■ **TASK ITEM**
Your answer should be the lines below from the one holding "neopreno para manufactura de" through the one holding "electrodomésticos?", copied exactly and with nothing else.
-- Opening Marker --
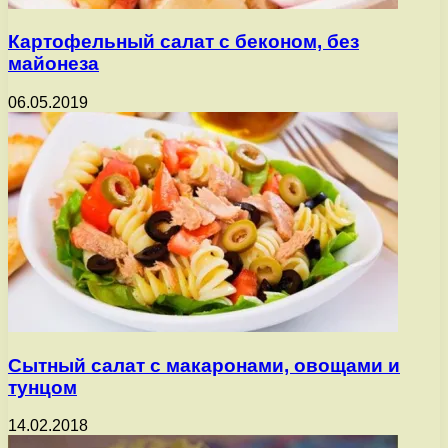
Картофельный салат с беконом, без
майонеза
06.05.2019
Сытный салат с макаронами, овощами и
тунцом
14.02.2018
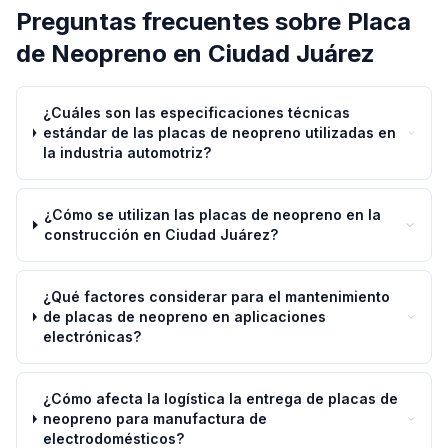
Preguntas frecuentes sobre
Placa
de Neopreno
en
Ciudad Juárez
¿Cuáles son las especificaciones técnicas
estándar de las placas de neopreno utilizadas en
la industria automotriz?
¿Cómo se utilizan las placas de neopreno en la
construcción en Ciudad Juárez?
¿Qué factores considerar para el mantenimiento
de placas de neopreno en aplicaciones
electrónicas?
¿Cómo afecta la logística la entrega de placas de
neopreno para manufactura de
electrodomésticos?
-- Closing Marker --
-- Opening Marker --
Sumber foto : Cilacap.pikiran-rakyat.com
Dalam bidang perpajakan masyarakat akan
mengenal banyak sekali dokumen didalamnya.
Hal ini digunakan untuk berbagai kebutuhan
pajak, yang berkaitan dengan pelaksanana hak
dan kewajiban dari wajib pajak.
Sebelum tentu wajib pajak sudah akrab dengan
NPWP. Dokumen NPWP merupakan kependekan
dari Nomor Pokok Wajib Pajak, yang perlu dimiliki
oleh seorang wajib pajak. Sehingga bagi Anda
-- Closing Marker --
■ **EXERCISE RESPONSE**
neopreno para manufactura de
electrodomésticos?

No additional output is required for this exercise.